Here is the 'local rule' - verbatim:

A ball lying on a closely mown area, through the green, may be marked, lifted cleaned and placed within 6 inches, not nearer the hole
A ball embedded in it’s own pitch-mark, through the green, may be lifted, cleaned and dropped as near as possible to where it lay but not nearer the hole.

As I read it, embedded on the fairway, must be placed; embedded in the rough, must be dropped.
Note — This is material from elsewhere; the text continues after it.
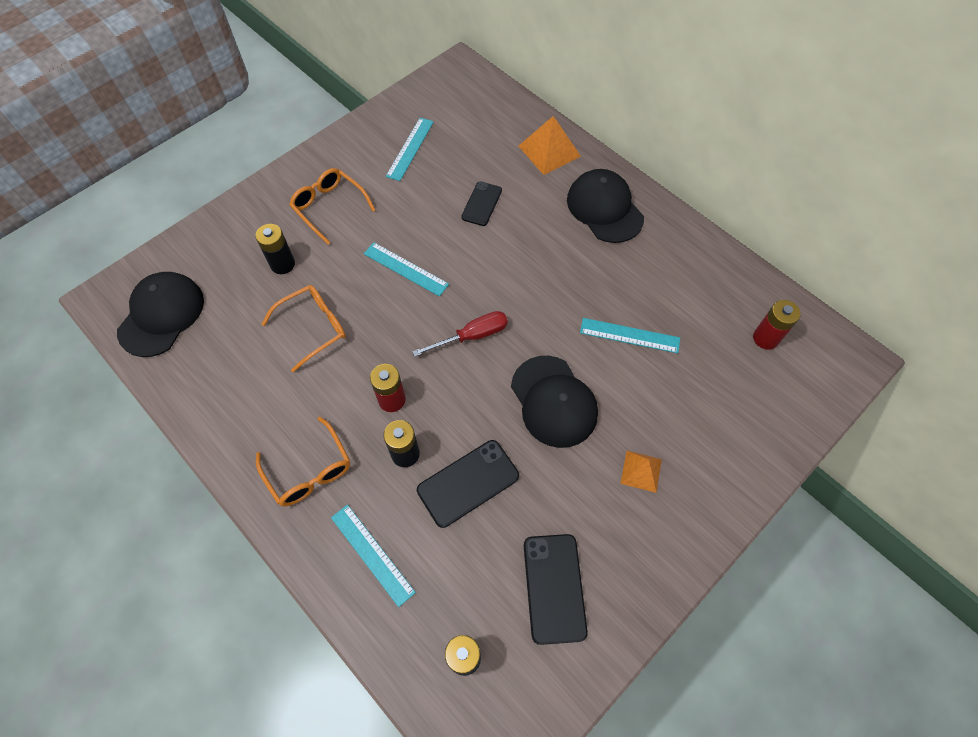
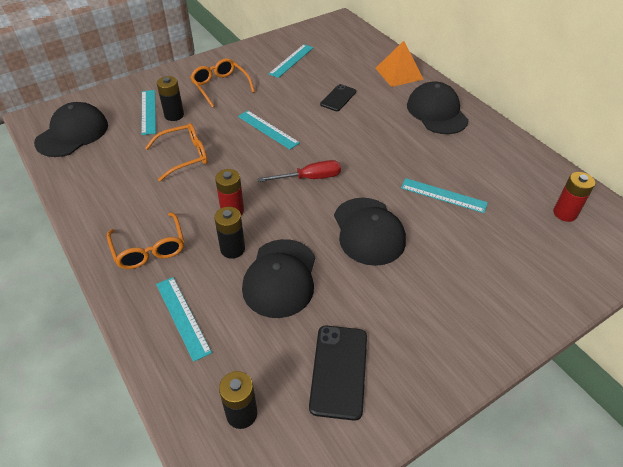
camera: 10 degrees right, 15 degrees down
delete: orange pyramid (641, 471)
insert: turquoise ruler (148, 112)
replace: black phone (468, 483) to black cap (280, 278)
I've always thought this sort of local rule to be totally unfair. A plugged ball in the rough can be cleaned and dropped - as long as you drop it in the right place you're not badly off. A ball pitching on the fairway, picking up a lump of mud the size of Wales and rolling into the rough can't be cleaned. That's just basic unfairness. Much fairer to "roll" the plugged ball out of its plug and play it as it lies.
 
So that is 2 local rules then:

1) A ball lying on a closely mown area, through the green, may be marked, lifted cleaned and placed within 6 inches, not nearer the hole

2) A ball embedded in it’s own pitch-mark, through the green, may be lifted, cleaned and dropped as near as possible to where it lay but not nearer the hole.

Depends which one you want to/can apply to your situation....you might even use 2 if your ball was plugged in the fairway and then apply 1 but being sensible you choose to prefer your lie on the fairway when plugged instead of taking relief from the plugged ball....
 
Here is the 'local rule' - verbatim:

A ball lying on a closely mown area, through the green, may be marked, lifted cleaned and placed within 6 inches, not nearer the hole
A ball embedded in it’s own pitch-mark, through the green, may be lifted, cleaned and dropped as near as possible to where it lay but not nearer the hole.

As I read it, embedded on the fairway, must be placed; embedded in the rough, must be dropped.

As above, I'm reading that as 2 separate rules.
If your ball is plugged it doesn't matter if it's on the fairway or not, you can lift, clean & drop.

The only difference being that if you're on the fairway you can then mark and 'prefer' it within 6 inches after the drop, or more sensibly just mark and move to start with.
 
As I said above, if everyone who asked his marker for a ruling (showing doubt) played two balls the game would grind to a halt and if they all then submitted each incident for a committee ruling the backlog would bring the whole club to a grinding halt. I suspect that whoever it is that drew up the two ball rule did it for those situation where the player was in genuine doubt or where his marker disagreed. I suspect that rule maker presumed that where a player and marker agree that would be the end of it (as it is 99.999% of cases). Yes the rule book does cater for most situations but not all and in those situations I suspect that it is presumed that common sense would prevail and in a game where first prize was a £10 voucher the supreme court of appeal would rule that there were more important things to bitch about.